--- Task input ---
--

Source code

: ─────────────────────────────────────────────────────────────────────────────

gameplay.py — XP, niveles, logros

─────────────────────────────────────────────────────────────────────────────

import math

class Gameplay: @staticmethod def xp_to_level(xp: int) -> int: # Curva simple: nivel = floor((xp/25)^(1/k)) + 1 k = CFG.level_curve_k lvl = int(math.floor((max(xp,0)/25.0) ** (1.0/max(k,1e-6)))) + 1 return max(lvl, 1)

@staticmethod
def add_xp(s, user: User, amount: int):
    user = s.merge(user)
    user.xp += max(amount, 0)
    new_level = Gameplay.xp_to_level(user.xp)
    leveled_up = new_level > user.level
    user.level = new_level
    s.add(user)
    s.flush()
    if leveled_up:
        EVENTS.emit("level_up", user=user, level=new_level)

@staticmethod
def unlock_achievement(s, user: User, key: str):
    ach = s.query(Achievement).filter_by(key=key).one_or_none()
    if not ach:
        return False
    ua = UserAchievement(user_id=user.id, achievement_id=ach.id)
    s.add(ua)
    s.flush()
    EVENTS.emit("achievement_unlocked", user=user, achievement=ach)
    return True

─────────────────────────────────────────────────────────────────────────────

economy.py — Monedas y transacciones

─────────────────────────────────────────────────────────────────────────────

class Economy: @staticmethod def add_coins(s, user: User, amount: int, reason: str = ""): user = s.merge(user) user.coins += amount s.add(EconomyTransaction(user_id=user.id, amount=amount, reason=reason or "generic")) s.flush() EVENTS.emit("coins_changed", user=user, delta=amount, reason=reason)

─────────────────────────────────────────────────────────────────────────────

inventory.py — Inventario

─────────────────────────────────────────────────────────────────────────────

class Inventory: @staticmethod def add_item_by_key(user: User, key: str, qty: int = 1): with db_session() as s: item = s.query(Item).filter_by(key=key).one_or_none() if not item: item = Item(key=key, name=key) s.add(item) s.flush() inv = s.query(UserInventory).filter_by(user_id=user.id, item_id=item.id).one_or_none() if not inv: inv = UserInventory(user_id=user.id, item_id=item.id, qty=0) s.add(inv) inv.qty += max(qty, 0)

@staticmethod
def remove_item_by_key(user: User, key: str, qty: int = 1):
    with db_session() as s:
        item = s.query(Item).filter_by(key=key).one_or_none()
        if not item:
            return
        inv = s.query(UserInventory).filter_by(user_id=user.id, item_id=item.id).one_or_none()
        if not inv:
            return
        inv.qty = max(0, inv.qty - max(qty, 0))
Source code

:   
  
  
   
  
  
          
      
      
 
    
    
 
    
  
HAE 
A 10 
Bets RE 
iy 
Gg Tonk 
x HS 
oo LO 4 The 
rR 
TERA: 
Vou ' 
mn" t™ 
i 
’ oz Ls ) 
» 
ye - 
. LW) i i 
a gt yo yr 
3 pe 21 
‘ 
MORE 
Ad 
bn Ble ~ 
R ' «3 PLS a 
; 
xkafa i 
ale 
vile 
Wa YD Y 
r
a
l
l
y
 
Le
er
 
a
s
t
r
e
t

--

--- About this exercise ---
From the first line to the last, retype the material exactly.

--- Response ---
Source code

: ─────────────────────────────────────────────────────────────────────────────

gameplay.py — XP, niveles, logros

─────────────────────────────────────────────────────────────────────────────

import math

class Gameplay: @staticmethod def xp_to_level(xp: int) -> int: # Curva simple: nivel = floor((xp/25)^(1/k)) + 1 k = CFG.level_curve_k lvl = int(math.floor((max(xp,0)/25.0) ** (1.0/max(k,1e-6)))) + 1 return max(lvl, 1)

@staticmethod
def add_xp(s, user: User, amount: int):
    user = s.merge(user)
    user.xp += max(amount, 0)
    new_level = Gameplay.xp_to_level(user.xp)
    leveled_up = new_level > user.level
    user.level = new_level
    s.add(user)
    s.flush()
    if leveled_up:
        EVENTS.emit("level_up", user=user, level=new_level)

@staticmethod
def unlock_achievement(s, user: User, key: str):
    ach = s.query(Achievement).filter_by(key=key).one_or_none()
    if not ach:
        return False
    ua = UserAchievement(user_id=user.id, achievement_id=ach.id)
    s.add(ua)
    s.flush()
    EVENTS.emit("achievement_unlocked", user=user, achievement=ach)
    return True

─────────────────────────────────────────────────────────────────────────────

economy.py — Monedas y transacciones

─────────────────────────────────────────────────────────────────────────────

class Economy: @staticmethod def add_coins(s, user: User, amount: int, reason: str = ""): user = s.merge(user) user.coins += amount s.add(EconomyTransaction(user_id=user.id, amount=amount, reason=reason or "generic")) s.flush() EVENTS.emit("coins_changed", user=user, delta=amount, reason=reason)

─────────────────────────────────────────────────────────────────────────────

inventory.py — Inventario

─────────────────────────────────────────────────────────────────────────────

class Inventory: @staticmethod def add_item_by_key(user: User, key: str, qty: int = 1): with db_session() as s: item = s.query(Item).filter_by(key=key).one_or_none() if not item: item = Item(key=key, name=key) s.add(item) s.flush() inv = s.query(UserInventory).filter_by(user_id=user.id, item_id=item.id).one_or_none() if not inv: inv = UserInventory(user_id=user.id, item_id=item.id, qty=0) s.add(inv) inv.qty += max(qty, 0)

@staticmethod
def remove_item_by_key(user: User, key: str, qty: int = 1):
    with db_session() as s:
        item = s.query(Item).filter_by(key=key).one_or_none()
        if not item:
            return
        inv = s.query(UserInventory).filter_by(user_id=user.id, item_id=item.id).one_or_none()
        if not inv:
            return
        inv.qty = max(0, inv.qty - max(qty, 0))
Source code

:   
  
  
   
  
  
          
      
      
 
    
    
 
    
  
HAE 
A 10 
Bets RE 
iy 
Gg Tonk 
x HS 
oo LO 4 The 
rR 
TERA: 
Vou ' 
mn" t™ 
i 
’ oz Ls ) 
» 
ye - 
. LW) i i 
a gt yo yr 
3 pe 21 
‘ 
MORE 
Ad 
bn Ble ~ 
R ' «3 PLS a 
; 
xkafa i 
ale 
vile 
Wa YD Y 
r
a
l
l
y
 
Le
er
 
a
s
t
r
e
t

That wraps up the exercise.